Yet Moody was indeed a rebel against the religious and social muddle in which he found himself. Something red and pagan poured into his veins the instinct of defiance to a jealous god and to pale customs. The best of the Greek was his; instinctively he turned at last to Greek drama for his form and to Greek mythology for his figures. There was in him that σπονδη which Aristotle believed essential for the poet—a quality so rare among us that the literal translation, “high seriousness,” conveys little hint of its warmth, its nobility and splendor. He believed in the body as in the soul; and his conception of the godly was rounded and not inhuman.
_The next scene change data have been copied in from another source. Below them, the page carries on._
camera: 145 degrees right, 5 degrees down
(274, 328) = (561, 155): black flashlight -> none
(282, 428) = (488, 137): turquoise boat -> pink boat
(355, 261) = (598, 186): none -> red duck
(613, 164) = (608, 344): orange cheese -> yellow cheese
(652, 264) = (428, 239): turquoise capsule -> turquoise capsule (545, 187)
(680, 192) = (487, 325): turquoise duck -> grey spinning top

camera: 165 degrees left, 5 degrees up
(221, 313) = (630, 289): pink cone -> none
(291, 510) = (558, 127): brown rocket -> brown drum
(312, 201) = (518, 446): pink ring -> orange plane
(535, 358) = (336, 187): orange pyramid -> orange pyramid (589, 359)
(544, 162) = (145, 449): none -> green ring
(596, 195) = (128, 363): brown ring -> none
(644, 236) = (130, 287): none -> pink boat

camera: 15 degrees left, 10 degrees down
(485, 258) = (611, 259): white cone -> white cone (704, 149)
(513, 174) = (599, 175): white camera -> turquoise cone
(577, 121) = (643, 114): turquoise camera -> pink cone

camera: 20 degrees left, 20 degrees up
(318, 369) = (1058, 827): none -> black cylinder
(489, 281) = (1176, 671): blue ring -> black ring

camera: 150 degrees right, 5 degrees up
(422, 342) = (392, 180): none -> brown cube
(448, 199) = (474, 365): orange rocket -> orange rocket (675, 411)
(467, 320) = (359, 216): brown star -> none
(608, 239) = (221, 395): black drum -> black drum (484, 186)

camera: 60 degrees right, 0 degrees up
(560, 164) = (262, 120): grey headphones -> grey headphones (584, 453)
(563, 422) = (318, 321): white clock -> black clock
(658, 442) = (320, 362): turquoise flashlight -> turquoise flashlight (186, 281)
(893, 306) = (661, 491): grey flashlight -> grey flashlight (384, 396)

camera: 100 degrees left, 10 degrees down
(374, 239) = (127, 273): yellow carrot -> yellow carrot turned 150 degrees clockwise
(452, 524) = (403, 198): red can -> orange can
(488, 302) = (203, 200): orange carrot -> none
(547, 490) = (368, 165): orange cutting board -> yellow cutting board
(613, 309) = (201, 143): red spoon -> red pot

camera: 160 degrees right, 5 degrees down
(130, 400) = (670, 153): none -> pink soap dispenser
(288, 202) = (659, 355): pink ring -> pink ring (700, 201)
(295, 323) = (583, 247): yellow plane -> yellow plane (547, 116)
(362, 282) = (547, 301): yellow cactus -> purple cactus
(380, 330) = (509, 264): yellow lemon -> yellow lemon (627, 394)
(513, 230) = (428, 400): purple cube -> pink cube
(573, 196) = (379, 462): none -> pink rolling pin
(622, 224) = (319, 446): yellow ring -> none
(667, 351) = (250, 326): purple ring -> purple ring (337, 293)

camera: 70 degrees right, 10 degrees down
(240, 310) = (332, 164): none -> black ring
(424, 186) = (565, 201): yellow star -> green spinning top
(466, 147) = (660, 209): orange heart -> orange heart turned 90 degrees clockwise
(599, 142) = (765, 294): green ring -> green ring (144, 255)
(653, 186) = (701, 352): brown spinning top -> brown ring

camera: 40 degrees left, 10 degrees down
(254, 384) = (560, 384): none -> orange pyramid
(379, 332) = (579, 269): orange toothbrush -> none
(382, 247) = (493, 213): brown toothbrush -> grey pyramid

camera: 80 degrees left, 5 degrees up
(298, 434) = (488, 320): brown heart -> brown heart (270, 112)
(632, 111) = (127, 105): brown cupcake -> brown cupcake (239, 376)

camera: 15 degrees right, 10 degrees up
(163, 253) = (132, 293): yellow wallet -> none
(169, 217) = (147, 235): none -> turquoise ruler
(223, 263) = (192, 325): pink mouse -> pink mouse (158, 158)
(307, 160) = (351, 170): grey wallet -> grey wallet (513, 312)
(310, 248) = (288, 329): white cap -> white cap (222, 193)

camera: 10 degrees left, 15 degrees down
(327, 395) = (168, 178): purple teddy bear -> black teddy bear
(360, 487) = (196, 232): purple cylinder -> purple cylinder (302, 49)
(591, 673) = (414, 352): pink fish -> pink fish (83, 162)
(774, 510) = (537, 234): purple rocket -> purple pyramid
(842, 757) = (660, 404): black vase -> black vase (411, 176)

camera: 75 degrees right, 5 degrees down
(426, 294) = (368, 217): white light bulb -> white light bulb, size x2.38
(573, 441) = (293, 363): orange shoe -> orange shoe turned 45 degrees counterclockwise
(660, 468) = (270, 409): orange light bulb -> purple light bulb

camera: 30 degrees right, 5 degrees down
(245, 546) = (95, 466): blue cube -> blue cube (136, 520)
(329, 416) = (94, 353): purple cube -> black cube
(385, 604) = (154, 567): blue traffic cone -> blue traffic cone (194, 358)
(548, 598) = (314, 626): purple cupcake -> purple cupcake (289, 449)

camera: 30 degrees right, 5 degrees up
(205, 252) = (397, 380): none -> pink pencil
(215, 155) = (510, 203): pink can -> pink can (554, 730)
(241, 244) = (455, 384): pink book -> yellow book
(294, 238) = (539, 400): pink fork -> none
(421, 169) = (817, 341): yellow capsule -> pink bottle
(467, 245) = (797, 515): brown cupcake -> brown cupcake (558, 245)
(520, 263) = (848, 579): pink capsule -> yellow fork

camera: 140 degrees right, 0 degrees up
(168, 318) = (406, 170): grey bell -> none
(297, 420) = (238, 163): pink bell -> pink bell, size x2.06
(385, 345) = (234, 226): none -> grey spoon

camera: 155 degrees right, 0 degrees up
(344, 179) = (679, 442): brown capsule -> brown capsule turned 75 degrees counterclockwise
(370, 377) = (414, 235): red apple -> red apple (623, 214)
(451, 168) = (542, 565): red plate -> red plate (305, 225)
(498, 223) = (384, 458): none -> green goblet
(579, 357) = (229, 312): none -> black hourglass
Dionysus was every bit as real to him as the man of sorrows. Is not this the new spirit of America which we wish to nourish? And is there not a peculiar virtue in the poet who with the strong arm of the pilgrim and the consecration of the puritan fought for the kingdom of joy among us? In The Masque of Judgment he pictures a group of heroic unrepentant rebels against divine grace who have not yet fallen under the sword of the destroying angel. Of them one, a youth, sings:

Better with captives in the slaver’s pen

Hear women sob, and sit with cursing men,

Yea, better here among these writhen lips,

Than pluck out from the blood its old companionships.

If God had set me for one hour alone,

Apart from clash of sword

And trumpet pealéd word,

I think I should have fled unto his throne.